話せば分かるというセリフは今や必ずしも説得力はない。
議論において、真理への到達よりも、感情の発露の方が優先される「感情の劣化」現象が起こっている。
つまり、最終的な目的が埒外になってしまい、過程におけるカタルシスを得ようとする傾向が人々の中に強くなっているようだ。
議論を始めると、感情を制御できなくなり、〈表現〉よりも〈表出〉に固着する。
〈表現〉の成否は相手を意図通りに動かすこと、つまり説得にある。ところが〈表出〉の成否は自分の気分がスッキリしたかどうかで決まる。
部族社会では、「政りごと=政治」と「祭りごと=祭祀」とが区別されなかった。これは、〈表現〉と〈表出〉が癒合していたということで、癒合を支える前提は、共同体的な人間関係である。
経済社会の発展が進み、部族社会以後になると、社会領域を濃密な共同性で覆えなくなる。
文明的段階(帝国的段階)になると、必ず〈表現〉と〈表出〉が峻別されるようになる。
近代社会には、〈表現〉と〈表出〉の峻別がないと社会システムが淘汰されてしまう。
血縁集団であれ、企業組織であれ、国民国家であれ同じことである。
近代的社会では、人々は以前より感情の制御能力を強く求められるようになる。
感情が制御されないとき、社会システムは崩壊する。
民主主義が健全に作動するには、エリートから庶民まで〈表現〉と〈表出〉を区別できなければならない。
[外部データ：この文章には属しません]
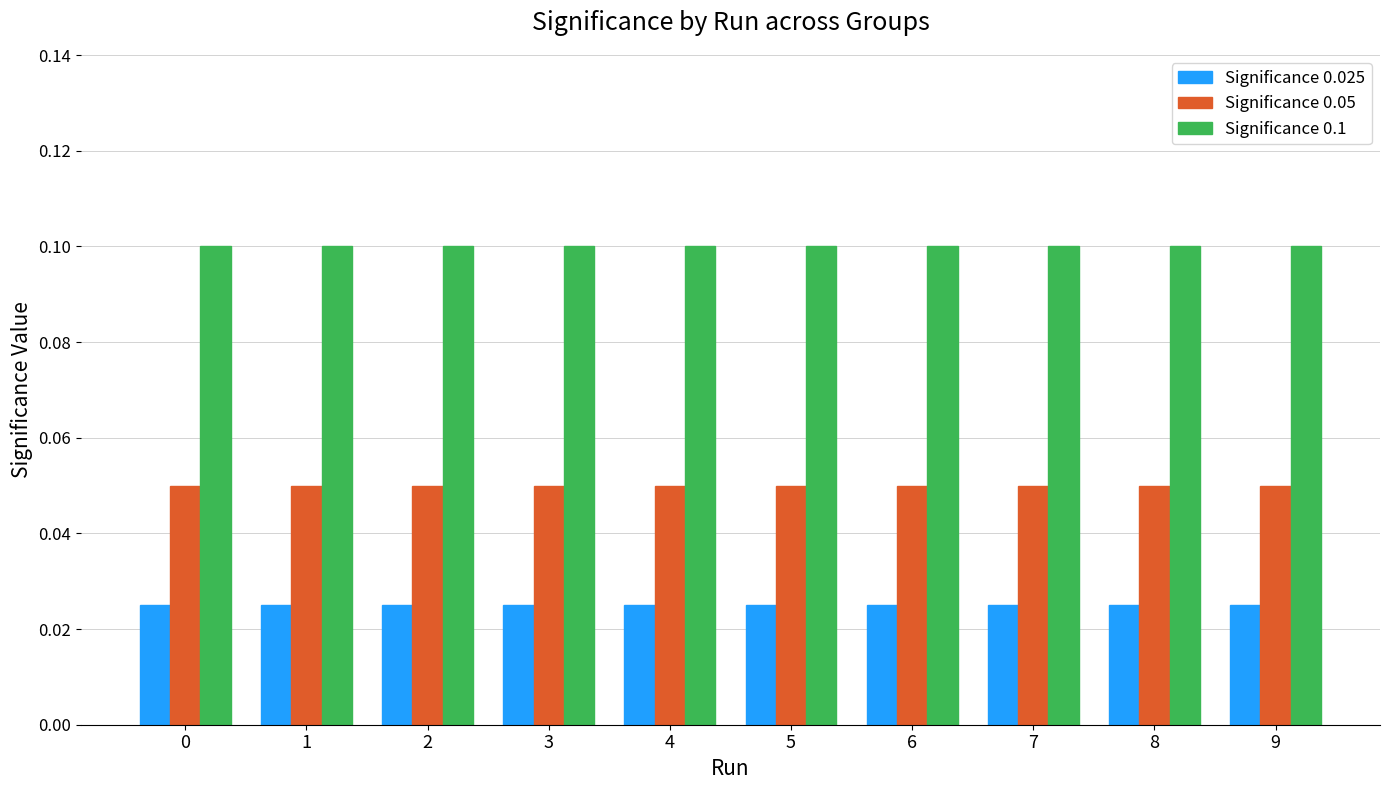

Is the value of Significance 0.025 at 9 greater than the value of Significance 0.1 at 4?

No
しかし20世紀における大衆社会論は、19世紀末に新聞大衆化と共に始まり、マスコミの発達に並行して、(表現)と(表出)の区別の困難さが深化すると主張する。
最終戦争ともいわれる大戦争だった第1次大戦の後、民主制が戦争を回避できなかった理由として、ラジオと新聞の感情的動員が挙げられた。
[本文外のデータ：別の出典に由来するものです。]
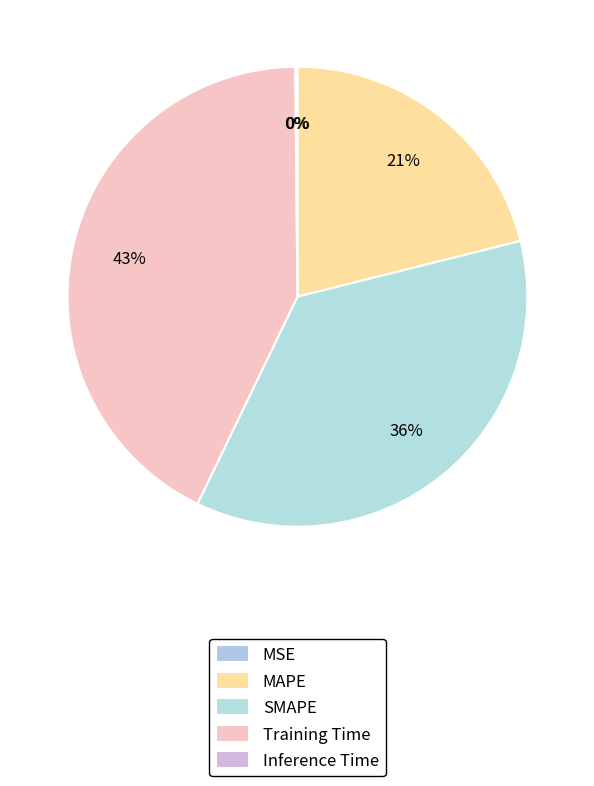

How many segments does this pie chart have?

5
人々が分断され孤立すると、感情的に動員されて、選挙や議会決議で愚昧な開戦に道が開かれると分析する。そして、感情によって動員される人々を〈公衆〉ならぬ〈大衆〉と呼ぶ。
そして、ナチス政権がメディア的動員で誕生した。
第2次大戦後はナチスへの反省から、マスコミ研究と亡命ユダヤ人の批判社会理論が、人々が分断され孤立した状態に置かれない条件を実証研究した。
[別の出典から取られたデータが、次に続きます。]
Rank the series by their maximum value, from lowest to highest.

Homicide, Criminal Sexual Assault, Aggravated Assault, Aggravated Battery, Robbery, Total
経済的な再配分政策によって形成された分厚い中間層が可能にする近隣ネットワークが民主主義の土台として見出された。
第2次大戦後の20年間は重化学工業化が進み、技術革新の限界効用の高さもあって、先進各国で中間集団が膨らんで中流意識も拡がり、それを背景に民主制の妥当な作動を支える〈公衆〉の存在が確信された。
ところが80年代になると、福祉国家体制が財政的に破綻して新自由主義の時代が始まり、続いて冷戦体制が終焉して資本移動自由化(グローバル化)の時代が始まる。
かくて過去20年間、先進各国の中間層が一挙に分解した。
21世紀に入ると、先進各国で〈大衆〉の感情に訴えて溜飲を下げる勇ましい言論活動によって、議員や大統領に選ばれるという〈感情の政治〉が始まった。
資本移動自由化にブレーキがかからないようになればなるほど、浅ましい排外主義が跋扈し始めた。
ポピュリスト政治家たちの躍動による〈感情の政治〉は、社会の構成員から肝心の政策的関心を奪い去り、議論を矮小化させる危険を孕んでいる。
これを回避する方法は、短期には浅ましい輩から主導権を奪うスモールユニットでの〈熟議〉と〈ファシリテイタ〉の組合せである。(フィシュキン&サンスティーン)
そして長期には〈感情の教育〉(ローティ)による〈感情の民主化〉(ギデンズ)が必要となる。
〈感情の劣化〉を被った〈大衆〉を煽動する〈感情の政治〉を潰すためには、短期・長期の戦略を駆使して、〈大衆〉を排除して〈公衆〉を取り戻すことが必要になる。
このような課題設定は、過去20年間、政治学やその周辺の課題となった。